Lorsque j’ai appris à mon tour la triste nouvelle à Soad, compte tenu de sa charge de travail au service des visas, elle m’a confié qu’elle ne pourrait pas m’accompagner à Paris où je prévoyais déjà de me rendre pour les obsèques. Avant mon départ que j’avais fixé pour le samedi 8 septembre, elle tenait néanmoins à me réconforter et allait venir à Kingston passer deux jours avec moi dès jeudi. Le jeudi 6 septembre, à 10 heures, elle était effectivement à l’aéroport Norman Manley, fidèle au rendez-vous. Nous sommes allés directement à l’ambassade où j’avais un travail urgent à terminer. J’ai commandé des plats à emporter au Sugar Daddies, le restaurant voisin qui préparait des mets typiques bien épicés. Nous commencions à peine à les déguster dans mon petit deux-pièces de Marley Manor, situé tout juste derrière la maison-musée de Bob Marley dans la rue du même nom, lorsque Soad a reçu un appel alarmant de Suzanne depuis La Havane. Huguette venait d’avoir un malaise alors qu’elles étaient également attablées pour le déjeuner. Vu le sérieux de son état, Wissal et elle la transportaient immédiatement à l’hôpital. Soad est devenue livide et n’a plus pu rien avaler. Nous avons aussitôt repris le chemin de l’aéroport et, à 14 heures, après avoir réussi à faire modifier son billet, elle repartait pour Cuba. A 16 heures, alors que son avion n’avait pas encore atterri à La Havane, j’ai reçu un coup de fil d’Olivier, notre ami et voisin suisse de Miramar, m’informant qu’Huguette venait de mourir, après sa crise cardiaque.

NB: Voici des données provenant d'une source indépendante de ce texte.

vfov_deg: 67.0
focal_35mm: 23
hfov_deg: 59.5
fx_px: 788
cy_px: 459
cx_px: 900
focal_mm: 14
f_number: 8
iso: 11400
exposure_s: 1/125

En France, il était déjà 22 heures passé. J’ai essayé de joindre Kamal, l’unique frère de Soad, pour lui apprendre la funeste nouvelle. Sa ligne téléphonique de Bagneux sonnait constamment occupée ! En désespoir de cause, j’ai fini par appeler notre amie Renée Camhi à Boulogne-Billancourt. C’est elle qui s’est déplacée en voiture, aux environs de minuit, pour aller annoncer à Kamal que sa mère n’était plus de ce monde. C’est là que Kamal a constaté piteusement que le combiné de son téléphone avait été mal raccroché.

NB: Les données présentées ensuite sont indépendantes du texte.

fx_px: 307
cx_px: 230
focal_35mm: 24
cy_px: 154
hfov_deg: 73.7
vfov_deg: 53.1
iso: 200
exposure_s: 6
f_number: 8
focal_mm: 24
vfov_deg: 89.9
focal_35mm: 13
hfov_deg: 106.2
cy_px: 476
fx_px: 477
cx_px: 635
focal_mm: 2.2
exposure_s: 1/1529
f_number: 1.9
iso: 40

Je suis bien parti à Paris. J’étais donc présent lors de l’incinération de René Verny, au cimetière du Père Lachaise, le 11 septembre 2001. Le hasard a voulu qu’Huguette soit incinérée à La Havane ce même 11 septembre 2001 qui est aussi la date d’un autre événement tragique que nous nous apprêtons à commémorer dans le monde entier : celle de la destruction des tours jumelles du World Trade Center par deux avions de ligne que pilotaient des commandos terroristes.
Je veux donc me souvenir d’Huguette, notre bonne Guéguette, en ce 6 septembre. Je veux me souvenir d’elle comme je veux me souvenir de tous mes morts. En faisant ce devoir de mémoire, au-delà de toutes ces morts, je veux juste être un passeur de vies.
Plaisir, 6 septembre 2021
1. Le Service de Coopération Technique Internationale de Police où j’ai oeuvré, pendant dix-huit années ininterrompues, jusqu’à la retraite.